▶ _Input material_
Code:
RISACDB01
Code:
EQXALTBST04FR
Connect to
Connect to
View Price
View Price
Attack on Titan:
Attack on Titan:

▶ _Directions for this task_
An exact copy of every record is needed, so retype them all.

▶ _Response area_
Code:
RISACDB01
Code:
EQXALTBST04FR
Connect to
Connect to
View Price
View Price
Attack on Titan:
Attack on Titan:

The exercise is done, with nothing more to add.